In this topic I want to discuss my experience with implementing a data store using Dgraph’s Badger and I’d write it as a story.
First, I’d start with explaining the use case. I have PostgreSQL table with hundreds of millions of records that is growing fast and it has fairly structured data stored as (entity_id, timestamp, jsonb data). For the new data store that I was building specifically for this type of data I have introduced a custom serialisation/marshaling for the jsonb record and multiple roaring bitmap indexes that allow for faster lookups.
The first version was implemented using MDBX (derived from LMDB) binding for Go. It worked fairly well, but the storage engine does not recover freed space and due to time constraints I have decided against looking deep into the engine to find why the mdbx.dat file grew above the size of the original PostgreSQL table.
I have decided to switch storage engine and badger seemed to be a good choice:
- Has a stable version (v3)
- Block compression support
- BoltDB-like API
I have picked Badger v3.2103.1. It took me a few hours to rewrite the internals to use the new storage engine and everything seemed to work, but when I initiated the migration of 100 mil records I started getting “Txn is too big to fit into one request”. I fixed that with more code that split the transactions in multiple places, but that was quite unfortunate as it defeats the purpose of having transactions in the first place. Fortunately for me, transactions are not a requirement. The next thing it happened the service got killed by the OOM killer. The memory spiked so much that it got killed by the kernel.
Badger was praising the separation of keys and values and my data was mostly 11-byte keys and about 64-byte data and a bit shorter keys for the roaring bitmaps.
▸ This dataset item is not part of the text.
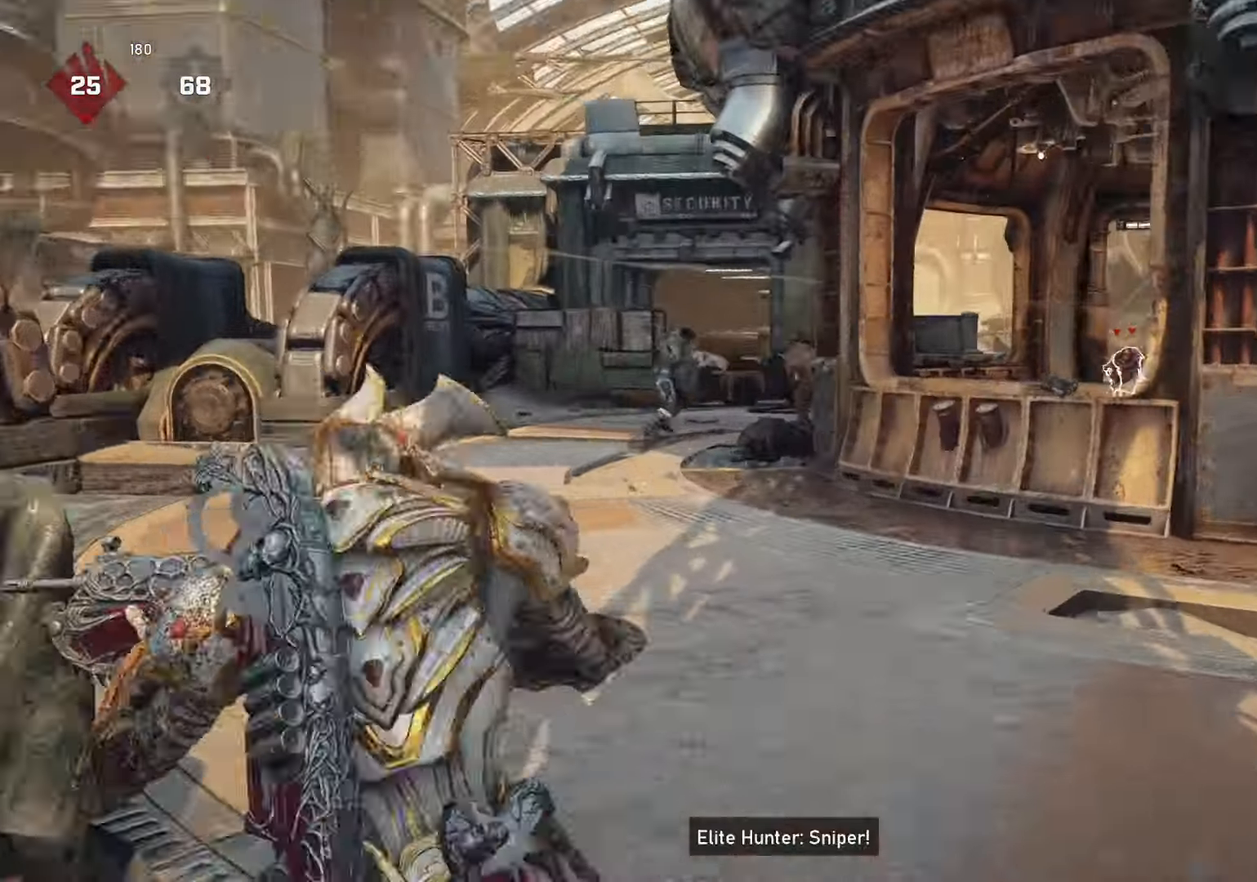
{"buttons": ["L2", "R2", "L3"], "left_stick": "left", "right_stick": "center", "events": [[67, "R2", "down"], [133, "right_stick", "up-left"], [200, "L3", "up"], [317, "right_stick", "right"], [367, "L3", "down"], [417, "L3", "up"], [417, "right_stick", "center"], [467, "L3", "down"]]}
I have decided to play with the options and after hours of tuning I haven’t had much progress, but I have realised that options.WithValueThreshold(0)
helps a bit with the memory issue. However, it eventually ended with “No space left on device” error. I found out that the compaction does not work on value logs and I have to run DB.RunValueLogGC()
, explicitly. I have added a ticker and added automatic garbage collection just like the example. I believe GC was too slow and I had no luck there either, thus I have decided to use the default setting for ValueThreshold. I have experimented with rate limiting the data migration, but was still hitting issues all the way.
I ended up very frustrated and switched to another storage engine once again, but I want to share my feedback here. In summary there are some very nice things and some nasty issues:
The good parts:
- Familiar BoltDB-like API that allowed me to switch very fast.
- The block compression does work and even with custom serialisation I was getting even smaller storage size due to duplicated and similar values.
- Compaction seems to work well enough, without much configuration.
- It has good go doc documentation and the methods of badger.Options give enough details on how the settings affect the DB.
The bad parts:
- The OOM issue is a showstopper.
- The “Txn is too big to fit into one request” is a very frustrating error, that requires you to rewrite the code to manually manage your transactions, instead of using
db.Update()
. Increasing the memtable might have fixed it for me, but I was afraid it will deepen the memory issue. - The the separation of keys and values doesn’t seem to work for small values, i.e. < 1k. I think the new default ValueThreshold of 1MB is a testament to this statement.
- Value log garbage collection is something I was expecting to be part of the compaction.
- There are too many database options and it’s hard to reason how an option would affect the memory and performance. It requires a lot of experimenting and testing the values, which is a time-consuming effort.